Two Twinning projects for FSS
The Faculty of Social Studies celebrates two successes in the form of winning projects in the Horizon Europe program's Twinning call. One of them is the CENTREPEACE project - Central and Eastern European Security Cooperation Cluster, led by project leader Zinaida Bechná. The second successful project is HARP - Hopeful and Resilience Perspective in Climate Change Education to Inspire (Promote) Action Competence, led by Bohuslav Binka. Congratulations on both of these remarkable achievements!

CENTREPEACE - Central and Eastern European Security Cooperation Cluster
The aim of the project is to establish the Central and Eastern European Security Cooperation Cluster - CENTREPEACE, based at the International Institute of Political Science at Masaryk University in collaboration with the Peace Research Institute Oslo (PRIO) and the Aleksanteri Institute at the University of Helsinki (UoH).
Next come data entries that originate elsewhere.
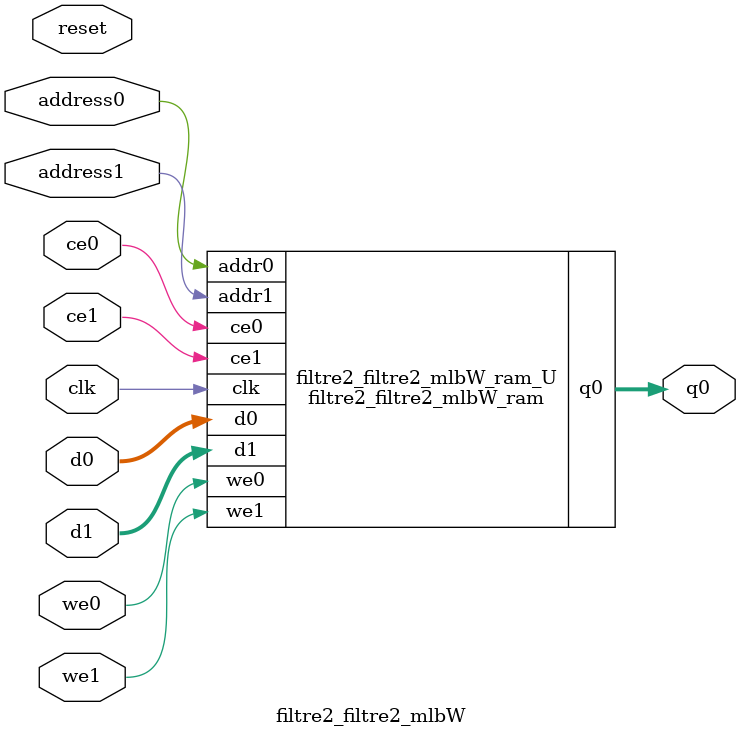
<source format=v>

`timescale 1 ns / 1 ps
module filtre2_filtre2_mlbW_ram (addr0, ce0, d0, we0, q0, addr1, ce1, d1, we1,  clk);

parameter DWIDTH = 32;
parameter AWIDTH = 1;
parameter MEM_SIZE = 2;

input[AWIDTH-1:0] addr0;
input ce0;
input[DWIDTH-1:0] d0;
input we0;
output reg[DWIDTH-1:0] q0;
input[AWIDTH-1:0] addr1;
input ce1;
input[DWIDTH-1:0] d1;
input we1;
input clk;

(* ram_style = "block" *)reg [DWIDTH-1:0] ram[0:MEM_SIZE-1];




always @(posedge clk)  
begin 
    if (ce0) 
    begin
        if (we0) 
        begin 
            ram[addr0] <= d0; 
            q0 <= d0;
        end 
        else 
            q0 <= ram[addr0];
    end
end


always @(posedge clk)  
begin 
    if (ce1) 
    begin
        if (we1) 
        begin 
            ram[addr1] <= d1; 
        end 
    end
end


endmodule


`timescale 1 ns / 1 ps
module filtre2_filtre2_mlbW(
    reset,
    clk,
    address0,
    ce0,
    we0,
    d0,
    q0,
    address1,
    ce1,
    we1,
    d1);

parameter DataWidth = 32'd32;
parameter AddressRange = 32'd2;
parameter AddressWidth = 32'd1;
input reset;
input clk;
input[AddressWidth - 1:0] address0;
input ce0;
input we0;
input[DataWidth - 1:0] d0;
output[DataWidth - 1:0] q0;
input[AddressWidth - 1:0] address1;
input ce1;
input we1;
input[DataWidth - 1:0] d1;



filtre2_filtre2_mlbW_ram filtre2_filtre2_mlbW_ram_U(
    .clk( clk ),
    .addr0( address0 ),
    .ce0( ce0 ),
    .d0( d0 ),
    .we0( we0 ),
    .q0( q0 ),
    .addr1( address1 ),
    .ce1( ce1 ),
    .d1( d1 ),
    .we1( we1 ));

endmodule


</source>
“The overall contribution of the research will be to unify threat perceptions across regions in order to promote inter-regional security cooperation. The cluster will also examine whether and how countries in Central, Eastern and Northern Europe can effectively cooperate with third countries or international institutions, including NATO,” said Zinaida Bechná, the project's principal researcher from the Department of International Relations and European Studies of the Faculty of Social Sciences at the Masaryk University.
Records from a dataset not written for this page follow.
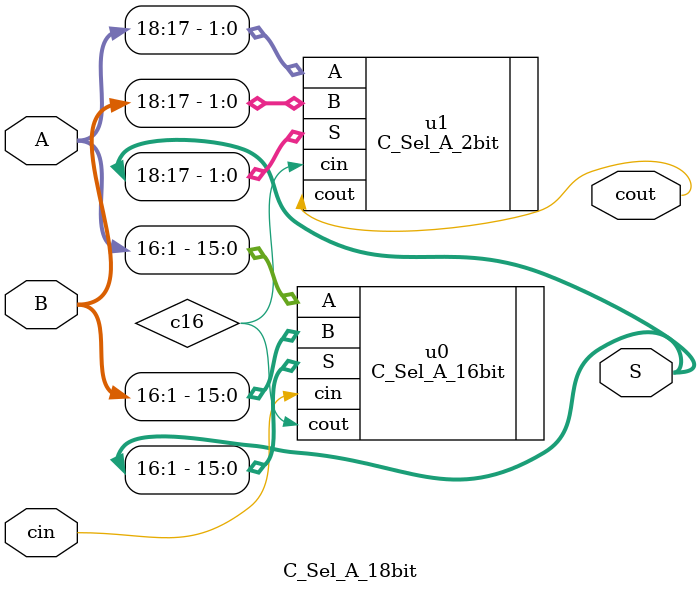
<source format=v>
module C_Sel_A_18bit #(
    parameter width=18
)(
    input wire [width:1] A,
    input wire [width:1] B,
    input wire cin,
    output wire [width:1] S,
    output wire cout
);

    wire c16;

    C_Sel_A_16bit #(.width(16)) u0 (
        .A(A[16:1]),
        .B(B[16:1]),
        .cin(cin),
        .S(S[16:1]),
        .cout(c16)
    );
    C_Sel_A_2bit #(.width(2)) u1 (
        .A(A[18:17]),
        .B(B[18:17]),
        .cin(c16),
        .S(S[18:17]),
        .cout(cout)
    );

endmodule

</source>
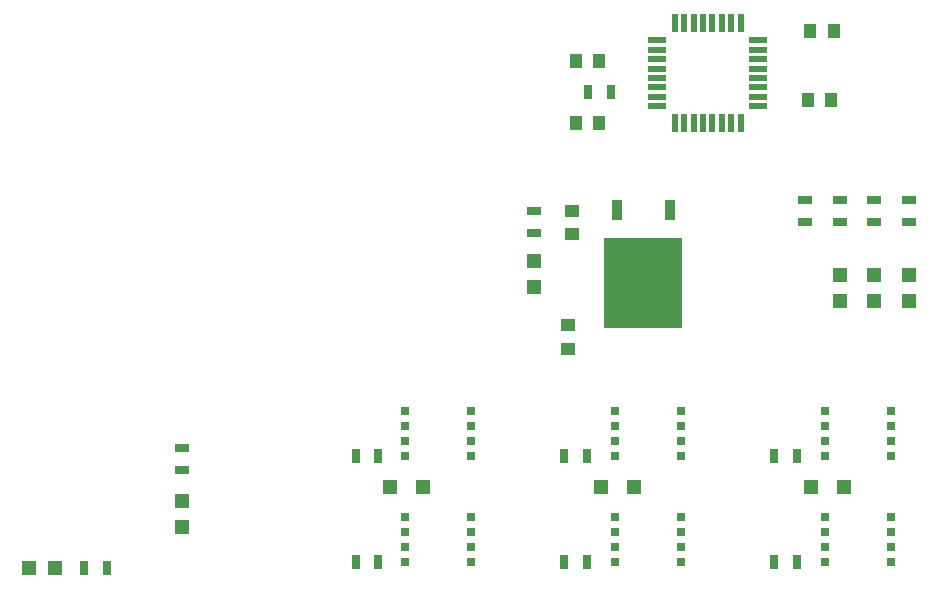
<source format=gbr>
G04 #@! TF.GenerationSoftware,KiCad,Pcbnew,5.1.5-52549c5~84~ubuntu18.04.1*
G04 #@! TF.CreationDate,2020-02-07T16:49:07-05:00*
G04 #@! TF.ProjectId,solenoidTrigger,736f6c65-6e6f-4696-9454-726967676572,rev?*
G04 #@! TF.SameCoordinates,Original*
G04 #@! TF.FileFunction,Paste,Top*
G04 #@! TF.FilePolarity,Positive*
%FSLAX46Y46*%
G04 Gerber Fmt 4.6, Leading zero omitted, Abs format (unit mm)*
G04 Created by KiCad (PCBNEW 5.1.5-52549c5~84~ubuntu18.04.1) date 2020-02-07 16:49:07*
%MOMM*%
%LPD*%
G04 APERTURE LIST*
%ADD10R,0.787400X0.711200*%
%ADD11R,0.700000X1.300000*%
%ADD12R,1.200000X1.200000*%
%ADD13R,1.300000X0.700000*%
%ADD14R,1.000000X1.250000*%
%ADD15R,1.250000X1.000000*%
%ADD16R,0.939800X1.701800*%
%ADD17R,6.654800X7.721600*%
%ADD18R,1.600000X0.550000*%
%ADD19R,0.550000X1.600000*%
G04 APERTURE END LIST*
D10*
X181356000Y-110617000D03*
X181356000Y-111887000D03*
X181356000Y-113157000D03*
X181356000Y-114427000D03*
X175768000Y-114427000D03*
X175768000Y-113157000D03*
X175768000Y-111887000D03*
X175768000Y-110617000D03*
X181356000Y-119570500D03*
X181356000Y-120840500D03*
X181356000Y-122110500D03*
X181356000Y-123380500D03*
X175768000Y-123380500D03*
X175768000Y-122110500D03*
X175768000Y-120840500D03*
X175768000Y-119570500D03*
D11*
X171516000Y-114427000D03*
X173416000Y-114427000D03*
X171516000Y-123380500D03*
X173416000Y-123380500D03*
D12*
X174622000Y-117030500D03*
X177422000Y-117030500D03*
D13*
X121348500Y-113731000D03*
X121348500Y-115631000D03*
D12*
X121348500Y-120480000D03*
X121348500Y-118280000D03*
X151130000Y-97960000D03*
X151130000Y-100160000D03*
D11*
X136083000Y-114427000D03*
X137983000Y-114427000D03*
D12*
X141798500Y-117030500D03*
X138998500Y-117030500D03*
X159642000Y-117030500D03*
X156842000Y-117030500D03*
D14*
X156702000Y-86233000D03*
X154702000Y-86233000D03*
D10*
X157988000Y-110617000D03*
X157988000Y-111887000D03*
X157988000Y-113157000D03*
X157988000Y-114427000D03*
X163576000Y-114427000D03*
X163576000Y-113157000D03*
X163576000Y-111887000D03*
X163576000Y-110617000D03*
X145796000Y-110617000D03*
X145796000Y-111887000D03*
X145796000Y-113157000D03*
X145796000Y-114427000D03*
X140208000Y-114427000D03*
X140208000Y-113157000D03*
X140208000Y-111887000D03*
X140208000Y-110617000D03*
X157988000Y-119570500D03*
X157988000Y-120840500D03*
X157988000Y-122110500D03*
X157988000Y-123380500D03*
X163576000Y-123380500D03*
X163576000Y-122110500D03*
X163576000Y-120840500D03*
X163576000Y-119570500D03*
X140208000Y-119570500D03*
X140208000Y-120840500D03*
X140208000Y-122110500D03*
X140208000Y-123380500D03*
X145796000Y-123380500D03*
X145796000Y-122110500D03*
X145796000Y-120840500D03*
X145796000Y-119570500D03*
D15*
X154355800Y-95662500D03*
X154355800Y-93662500D03*
X154051000Y-105378000D03*
X154051000Y-103378000D03*
D14*
X174333660Y-84322920D03*
X176333660Y-84322920D03*
X174530000Y-78486000D03*
X176530000Y-78486000D03*
X156702000Y-81026000D03*
X154702000Y-81026000D03*
D12*
X108437500Y-123952000D03*
X110637500Y-123952000D03*
X177038000Y-99103000D03*
X177038000Y-101303000D03*
X179975501Y-101320499D03*
X179975501Y-99120499D03*
X182880000Y-99103000D03*
X182880000Y-101303000D03*
D11*
X137985500Y-123380500D03*
X136085500Y-123380500D03*
X155636000Y-123380500D03*
X153736000Y-123380500D03*
X153736000Y-114427000D03*
X155636000Y-114427000D03*
D13*
X174117000Y-92776000D03*
X174117000Y-94676000D03*
D11*
X155768000Y-83629500D03*
X157668000Y-83629500D03*
X114996000Y-123952000D03*
X113096000Y-123952000D03*
D13*
X151130000Y-95565000D03*
X151130000Y-93665000D03*
X177038000Y-92776000D03*
X177038000Y-94676000D03*
X179959000Y-94676000D03*
X179959000Y-92776000D03*
X182880000Y-92776000D03*
X182880000Y-94676000D03*
D16*
X162651001Y-93649800D03*
X158150999Y-93649800D03*
D17*
X160401000Y-99758500D03*
D18*
X170112000Y-84842000D03*
X170112000Y-84042000D03*
X170112000Y-83242000D03*
X170112000Y-82442000D03*
X170112000Y-81642000D03*
X170112000Y-80842000D03*
X170112000Y-80042000D03*
X170112000Y-79242000D03*
D19*
X168662000Y-77792000D03*
X167862000Y-77792000D03*
X167062000Y-77792000D03*
X166262000Y-77792000D03*
X165462000Y-77792000D03*
X164662000Y-77792000D03*
X163862000Y-77792000D03*
X163062000Y-77792000D03*
D18*
X161612000Y-79242000D03*
X161612000Y-80042000D03*
X161612000Y-80842000D03*
X161612000Y-81642000D03*
X161612000Y-82442000D03*
X161612000Y-83242000D03*
X161612000Y-84042000D03*
X161612000Y-84842000D03*
D19*
X163062000Y-86292000D03*
X163862000Y-86292000D03*
X164662000Y-86292000D03*
X165462000Y-86292000D03*
X166262000Y-86292000D03*
X167062000Y-86292000D03*
X167862000Y-86292000D03*
X168662000Y-86292000D03*
M02*

</source>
Fostering resilience and a perspective of hope in climate change education
Perhaps you've also found yourself in a situation where you realize your mistake just as it's too late. For instance, when intending to sweeten your coffee, and instead of sugar, salt starts pouring out from the shaker. You know that you won't be able to drink the coffee, not because it's already salted, but simply because the salt has unfortunately started falling.
The HARP (Hopeful and Resilience Perspective in Climate Change Education) project team believes that we have either slept through, or are still partially asleep, on the issue of climate change. Climate change education is a crucial component in awakening and responding adequately to this critical environmental challenge. To put it more precisely, we are already experiencing a touch of the salt of climate change in our coffee.
How can we inform and, above all, educate at different levels of schools about climate change in a way that will ultimately lead to active efforts to address it? How can we assist individuals in coping with the emotions arising from the awareness of the depth of the problem, coupled with the realization of our sleepwalking and the slow societal response to this threat? Furthermore, how are the emotions evolving in individuals whose occupations involve constant exposure to the knowledge that climate change exists and that it will be a significant co-determiner of the well-being of our descendants?
These are questions for which, together with the University of Vienna and Utrecht University, we will seek answers on pedagogical, sociological, and socio-psychological levels.
And what is our goal? To contribute to the development of climate education by incorporating critical feedback and not shying away from evaluating its results. We consider it to be essential that it does not neglect the emotional component of our relationship with the world. Additionally, we aim for Masaryk University to meaningfully and visibly participate in improving the quality of climate change education.
Such effort makes sense to us, and we look forward to it.
On a purely factual level, the project involves the Department of Environmental Studies at the Faculty of Social Studies, at Masaryk University; the Center for Teacher Education at the Austrian Educational Competence Centre for Biology, at the University of Vienna; and The Freudenthal Institute for Science and Mathematics Education, at Utrecht University. The project is slated to last for three years, and we aspire to continue its efforts with additional research collaborations. The project achieved success in a competition that included 173 projects in the Twinning Green Deal call.